L’operazione Le intercettazioni a carico del capo consentono di evitare almeno due omicidi. Il presunto boss: «Ho una fabbrica di armi»

«Vengo dalle strade e morirò nelle strade». Baris Boyun, il presunto boss della mafia turca arrestato dalla polizia comasca per (tra l’altro) associazione terroristica e banda armata, aveva le idee chiare sul suo ruolo nel mondo criminale. «Ho iniziato a uccidere per vendetta» dice mentre si trova agli arresti domiciliari. Parla con un interlocutore che chiama via Telegram con una sim clandestina. Convinto che nessuno possa sentirlo. E invece in ascolto ci sono gli uomini della squadra mobile comasca: «Ho 300 detenuti e 80 latitanti. Abbiamo formato un’organizzazione eccellente e sto preparando i miei uomini per tentati suicidi, come le organizzazioni terroristiche».

L’attentato alla fabbrica

Uno di quegli attentati in stile terrorismo è stato sventato grazie alle rivelazioni fornite dai poliziotti comaschi ai colleghi turchi. Un attacco in grande stile a una fabbrica di alluminio per uccidere uno dei rivali di Boyun, ritenuto responsabile dell’attentato subito dal presunto boss nel marzo dell’anno precedente.

La fabbrica da colpire si trova sul mar di Marmara, a meno di 200 km da Istanbul. Perché tutto sia preparato al meglio viene utilizzato un drone per un sopralluogo. Boyun individua l’ufficio del rivale e lo segnala al suo uomo sul campo. Ma la fabbrica è ben protetta: vetri antiproiettile, guardie armate e in borghese. E così il presunto boss ipotizza un attacco kamikaze: «Ci mettiamo giubbotti con le bombe, entriamo e ci facciamo esplodere. Che sarà, sarà. Basta che a te non succeda niente» dice al suo interlocutore.

L’attacco sarebbe dovuto avvenire in un orario ben preciso, perché in quel momento c’è il cambio delle guardie: «Siete pronti ragazzi? Radete al suolo quella fabbrica». I poliziotti comaschi allertano i colleghi turchi. E il 21 marzo, giorno prescelto per l’assalto, l’intera area è presidiata di forze di polizia. Vengono arrestate diverse persone legate a Boyun.

L’omicidio del rivale

Un mese dopo le informazioni partite da Como hanno salvato la vita a un’altra persona, della quale Boyun aveva decretato la condanna a morte, in questo caso nella provincia di Sakarya, più o meno a metà strada tra Istanbul e Ankara. Nel mirino un esponente della criminalità organizzata rivale.
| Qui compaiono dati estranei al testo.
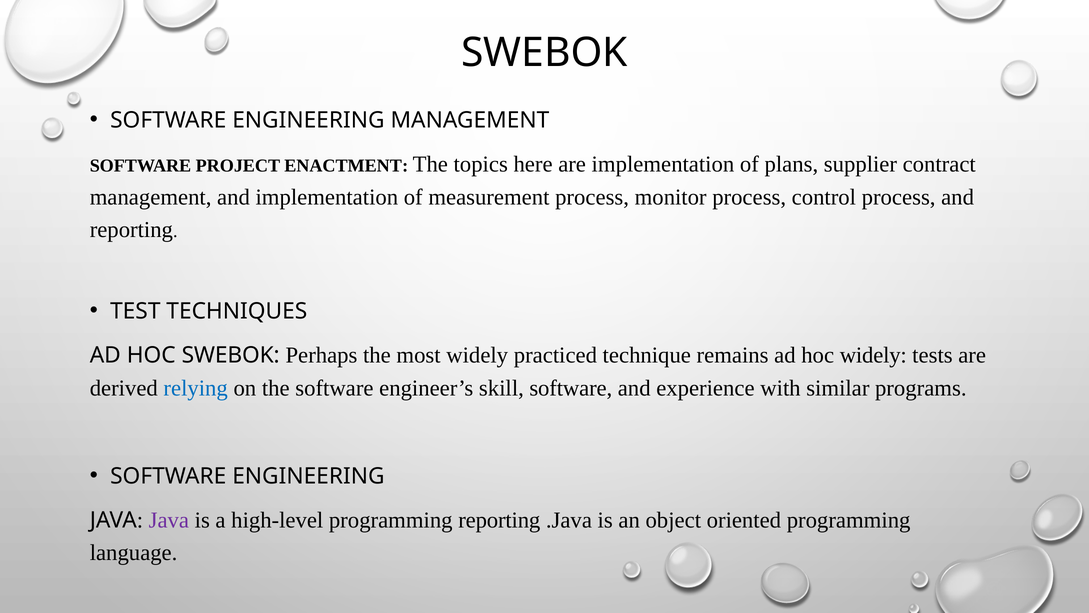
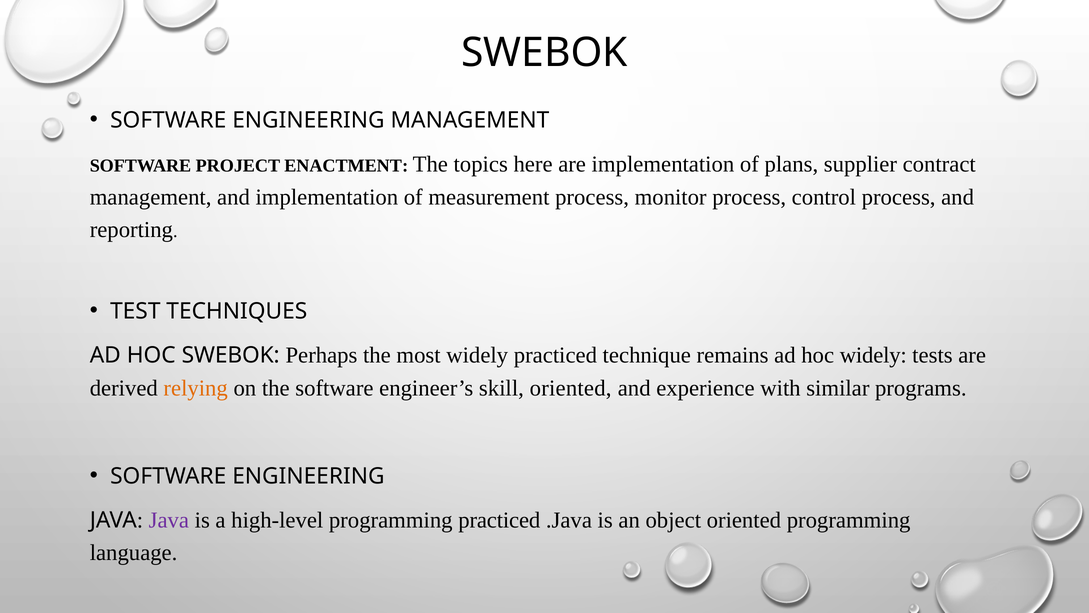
relying colour: blue -> orange
skill software: software -> oriented
programming reporting: reporting -> practiced
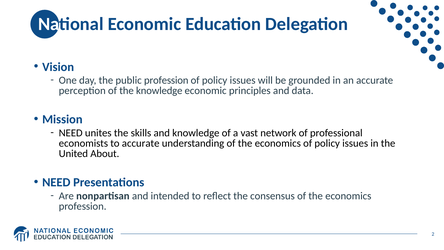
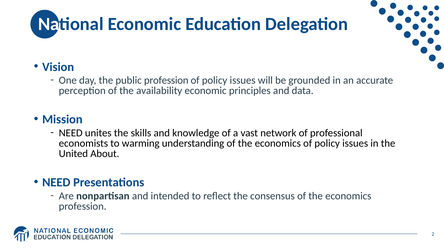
the knowledge: knowledge -> availability
to accurate: accurate -> warming
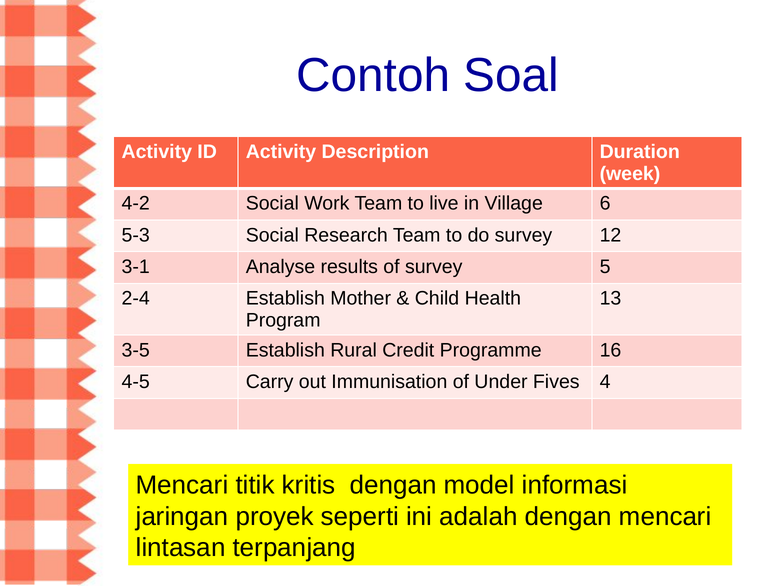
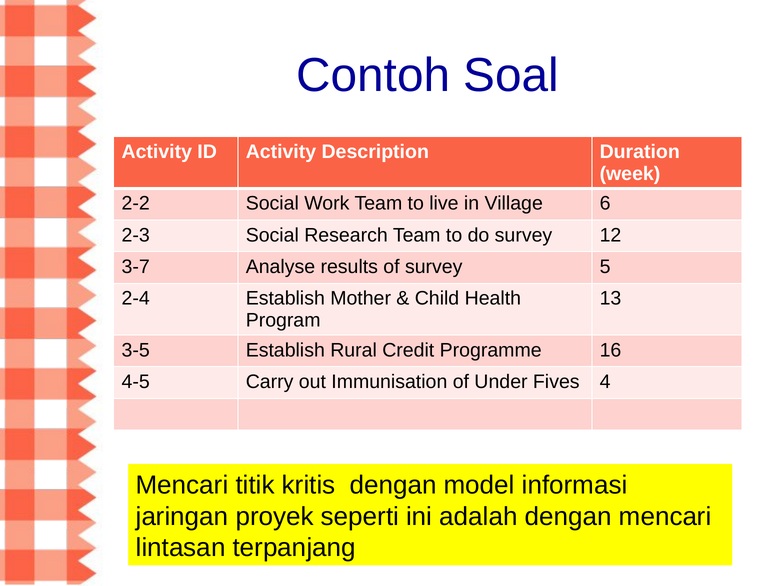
4-2: 4-2 -> 2-2
5-3: 5-3 -> 2-3
3-1: 3-1 -> 3-7
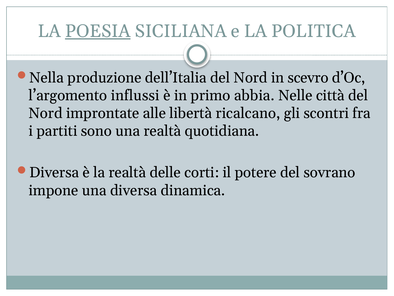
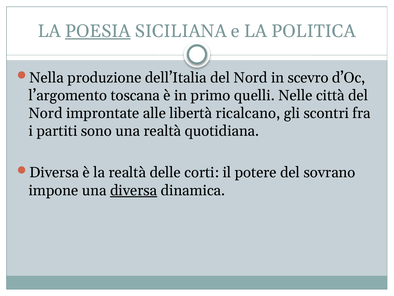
influssi: influssi -> toscana
abbia: abbia -> quelli
diversa at (134, 190) underline: none -> present
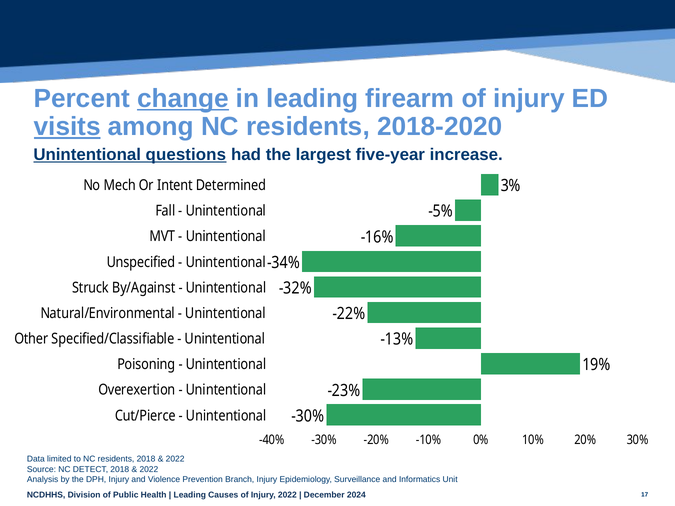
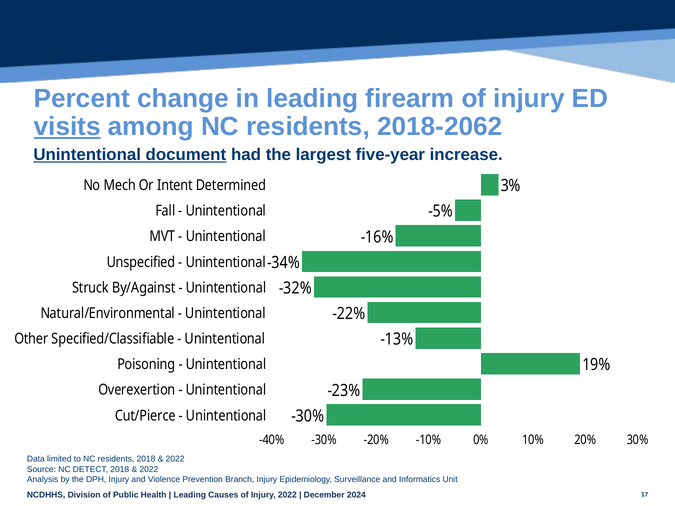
change underline: present -> none
2018-2020: 2018-2020 -> 2018-2062
questions: questions -> document
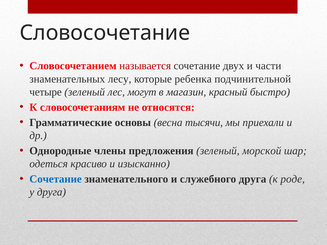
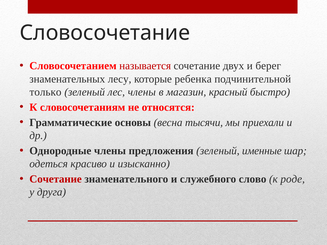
части: части -> берег
четыре: четыре -> только
лес могут: могут -> члены
морской: морской -> именные
Сочетание at (56, 179) colour: blue -> red
служебного друга: друга -> слово
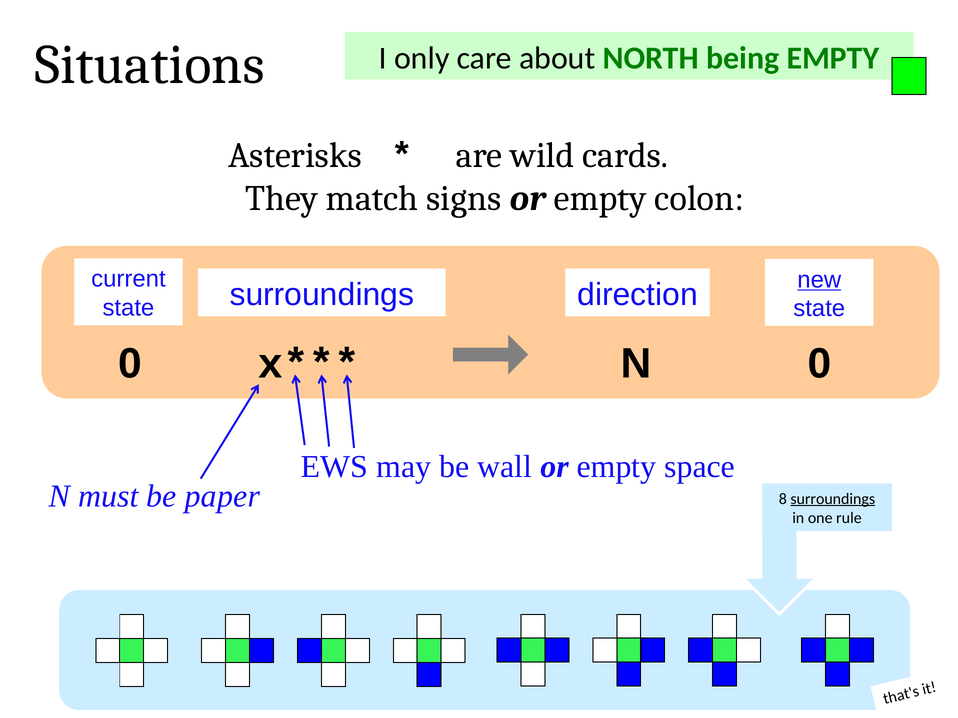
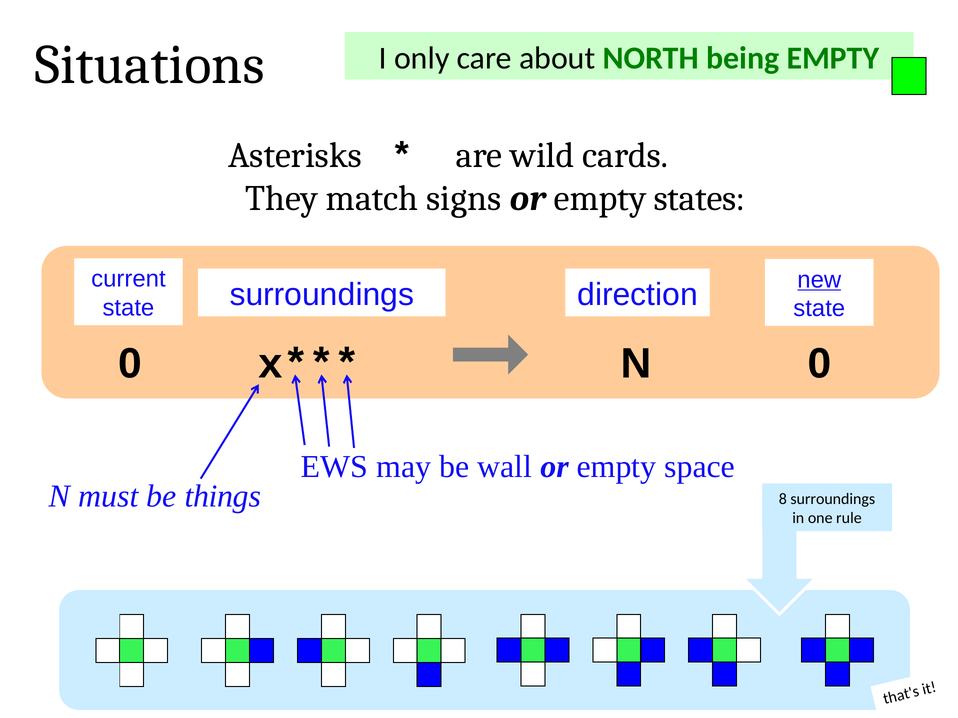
colon: colon -> states
paper: paper -> things
surroundings at (833, 499) underline: present -> none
Il gruppo di fuoco incaricato dell’attentato viene fermato dalla polizia turca: sei persone arrestate, sequestrati sei kalashnikov, due pistole, quattro giubbetti antiproiettile.

E di armi, dopotutto, il gruppo finito nel mirino della Dda di Milano (diciotto le persone arrestate tra Italia, Svizzera e Olanda) ne avevano quante ne volevano. Nel corso del blitz di mercoledì mattina i poliziotti hanno sequestrato numerose pistole. In un’intercettazione, captata dai detective della squadra mobile della Questura di Como, Boyun dice: «Ho il mio produttore di armi personale». Ma quelle armi «non le vendo, le do ai miei ragazzi». Come la Glock sequestrata a Como nel settembre scorso ai tre uomini che scortavano, armati, il boss verso la Svizzera. La pistola, passata al setaccio dagli uomini della scientifica, è risultata avere una canna modificata artigianalmente. E poi le bombe a mano, gli Uzi, di Ak-47. Una vera e propria potenza di fuoco, per quella che - secondo i magistrati - era una vera e propria banda armata con scopi terroristici. Sgominata grazie all’intuizione di alcuni poliziotti di provincia.